- TASK DETAILS
Reproduce everything from "Which series has the widest spread of values?" down to "total-domains", changing "widest" to "narrowest" and leaving every other part of those lines as it stands.

- SUPPLIED DATA
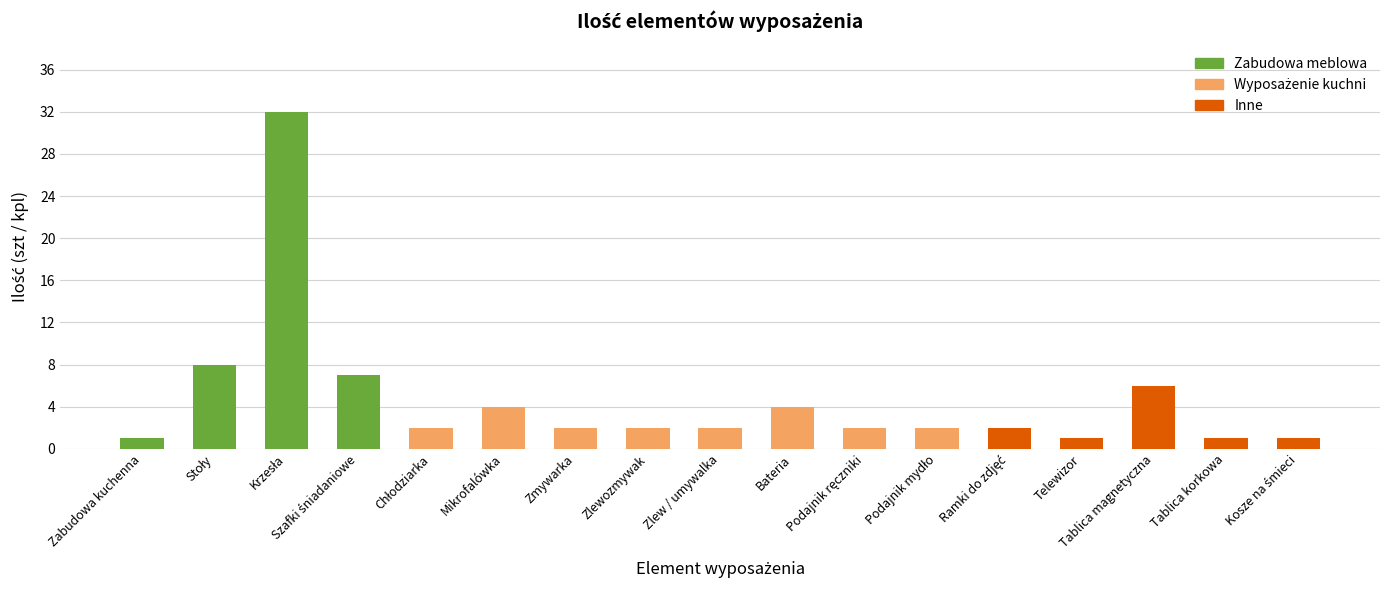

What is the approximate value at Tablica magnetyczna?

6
--
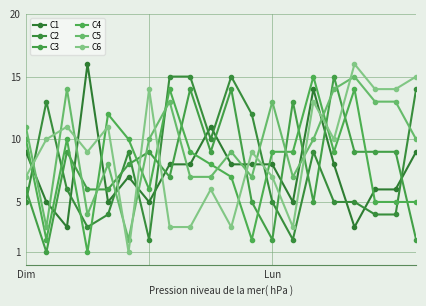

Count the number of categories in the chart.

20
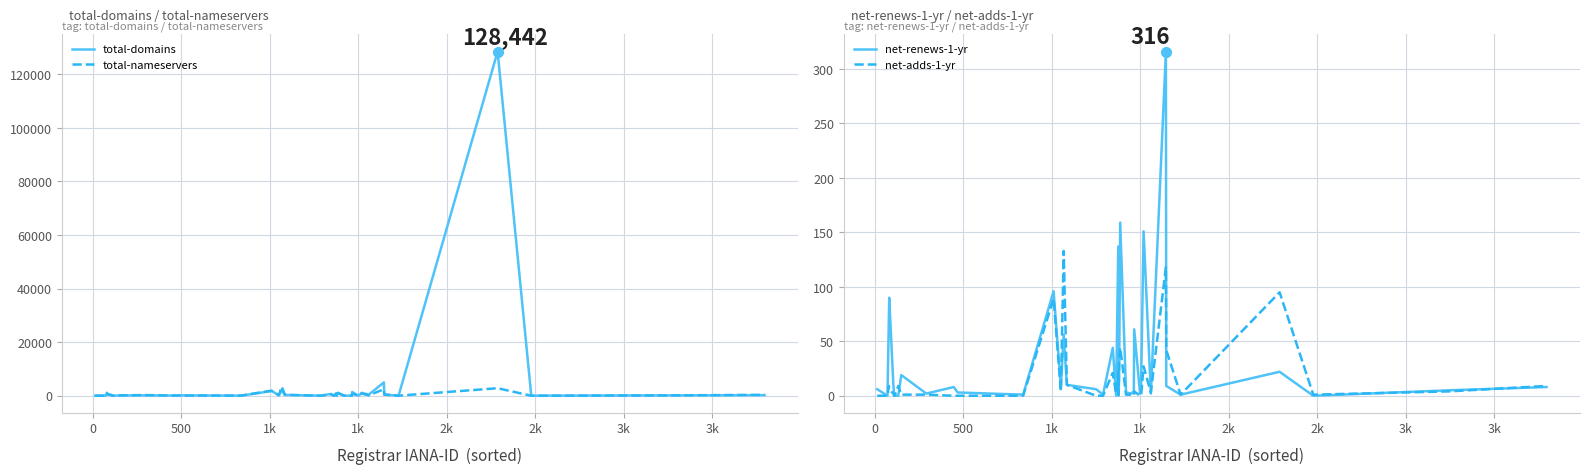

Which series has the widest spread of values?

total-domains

- OUTPUT OF THE TASK
Which series has the narrowest spread of values?

total-domains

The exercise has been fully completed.